>>

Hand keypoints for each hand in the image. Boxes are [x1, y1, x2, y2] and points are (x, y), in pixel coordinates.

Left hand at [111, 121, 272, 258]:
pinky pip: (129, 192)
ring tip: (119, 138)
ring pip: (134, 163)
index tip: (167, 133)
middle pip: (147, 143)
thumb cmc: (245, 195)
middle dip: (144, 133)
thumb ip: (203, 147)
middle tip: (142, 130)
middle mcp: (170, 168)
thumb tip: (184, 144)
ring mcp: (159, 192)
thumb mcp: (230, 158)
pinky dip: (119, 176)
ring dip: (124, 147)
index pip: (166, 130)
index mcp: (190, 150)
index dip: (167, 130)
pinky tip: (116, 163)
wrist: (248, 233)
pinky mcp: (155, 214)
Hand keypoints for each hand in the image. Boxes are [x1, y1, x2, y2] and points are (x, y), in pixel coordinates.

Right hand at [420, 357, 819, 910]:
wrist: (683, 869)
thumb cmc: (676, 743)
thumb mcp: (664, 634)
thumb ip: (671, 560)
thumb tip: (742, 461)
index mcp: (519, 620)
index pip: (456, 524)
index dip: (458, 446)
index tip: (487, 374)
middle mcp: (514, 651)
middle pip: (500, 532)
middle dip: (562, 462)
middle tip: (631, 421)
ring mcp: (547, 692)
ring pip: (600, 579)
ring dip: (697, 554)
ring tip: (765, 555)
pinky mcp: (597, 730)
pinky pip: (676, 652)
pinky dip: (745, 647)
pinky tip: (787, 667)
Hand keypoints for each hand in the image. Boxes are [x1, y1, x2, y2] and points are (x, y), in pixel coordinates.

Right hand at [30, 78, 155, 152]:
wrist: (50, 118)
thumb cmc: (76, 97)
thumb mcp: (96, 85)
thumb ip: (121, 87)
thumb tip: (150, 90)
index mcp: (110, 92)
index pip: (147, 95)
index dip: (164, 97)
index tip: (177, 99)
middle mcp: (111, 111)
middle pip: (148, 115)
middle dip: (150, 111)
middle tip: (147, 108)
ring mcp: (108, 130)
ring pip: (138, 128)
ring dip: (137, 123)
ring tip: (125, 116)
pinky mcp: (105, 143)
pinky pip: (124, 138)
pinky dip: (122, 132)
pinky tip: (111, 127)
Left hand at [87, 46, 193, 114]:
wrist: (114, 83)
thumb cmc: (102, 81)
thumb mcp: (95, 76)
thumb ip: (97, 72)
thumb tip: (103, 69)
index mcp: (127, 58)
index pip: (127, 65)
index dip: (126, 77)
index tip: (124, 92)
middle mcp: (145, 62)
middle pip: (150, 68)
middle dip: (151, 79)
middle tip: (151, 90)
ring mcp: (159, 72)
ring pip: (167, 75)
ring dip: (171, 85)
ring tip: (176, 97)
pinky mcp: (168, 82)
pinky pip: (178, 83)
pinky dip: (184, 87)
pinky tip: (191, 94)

<<
>>

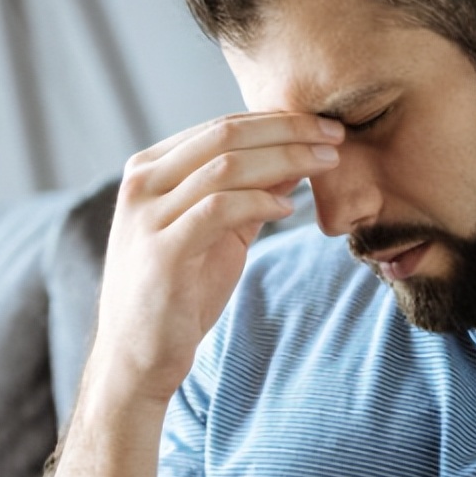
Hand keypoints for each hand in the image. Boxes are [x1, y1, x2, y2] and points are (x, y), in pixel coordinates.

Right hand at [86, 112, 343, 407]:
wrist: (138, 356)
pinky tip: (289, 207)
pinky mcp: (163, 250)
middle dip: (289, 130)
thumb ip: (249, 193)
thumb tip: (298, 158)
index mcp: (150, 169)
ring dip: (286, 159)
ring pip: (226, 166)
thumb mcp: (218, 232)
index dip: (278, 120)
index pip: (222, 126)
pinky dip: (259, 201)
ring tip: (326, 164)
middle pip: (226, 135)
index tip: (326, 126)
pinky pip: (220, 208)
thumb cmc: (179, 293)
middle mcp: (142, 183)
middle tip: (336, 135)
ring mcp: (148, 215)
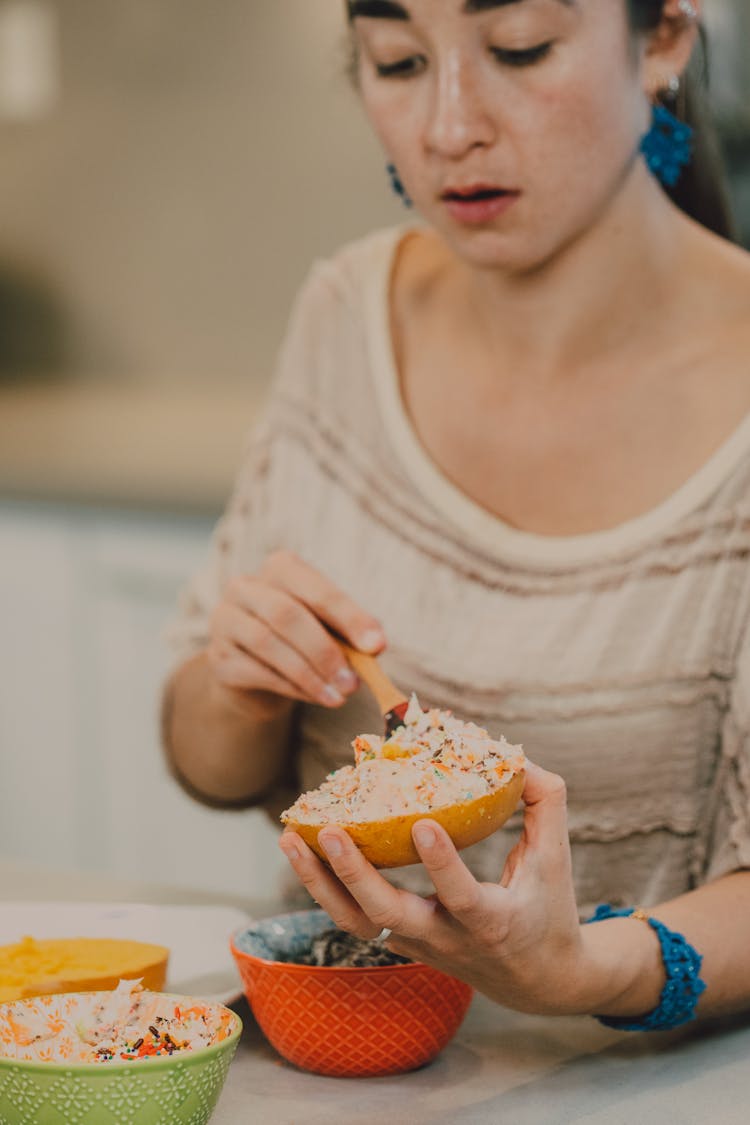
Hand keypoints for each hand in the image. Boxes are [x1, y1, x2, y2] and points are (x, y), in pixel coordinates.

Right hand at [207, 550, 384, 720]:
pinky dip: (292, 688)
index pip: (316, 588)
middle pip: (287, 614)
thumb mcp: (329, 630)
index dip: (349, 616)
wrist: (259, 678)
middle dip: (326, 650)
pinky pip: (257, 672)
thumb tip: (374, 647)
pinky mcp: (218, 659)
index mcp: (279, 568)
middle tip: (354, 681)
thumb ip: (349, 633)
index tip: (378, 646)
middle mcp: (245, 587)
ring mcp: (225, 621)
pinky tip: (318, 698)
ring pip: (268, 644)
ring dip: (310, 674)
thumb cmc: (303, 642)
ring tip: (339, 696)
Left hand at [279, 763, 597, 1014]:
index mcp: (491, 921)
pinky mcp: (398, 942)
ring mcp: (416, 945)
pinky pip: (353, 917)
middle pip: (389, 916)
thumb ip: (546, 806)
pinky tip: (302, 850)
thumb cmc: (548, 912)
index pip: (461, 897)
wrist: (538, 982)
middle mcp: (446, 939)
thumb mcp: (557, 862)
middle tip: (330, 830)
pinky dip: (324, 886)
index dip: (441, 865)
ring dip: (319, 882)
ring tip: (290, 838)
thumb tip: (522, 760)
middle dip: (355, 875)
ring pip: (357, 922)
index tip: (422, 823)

<<

Exercise prompt:
Look through the data above and report every line in which "Left" appears.

Written response:
Left hand at [111, 121, 272, 258]:
Left hand at [87, 46, 193, 114]:
Left hand at [279, 763, 597, 1014]:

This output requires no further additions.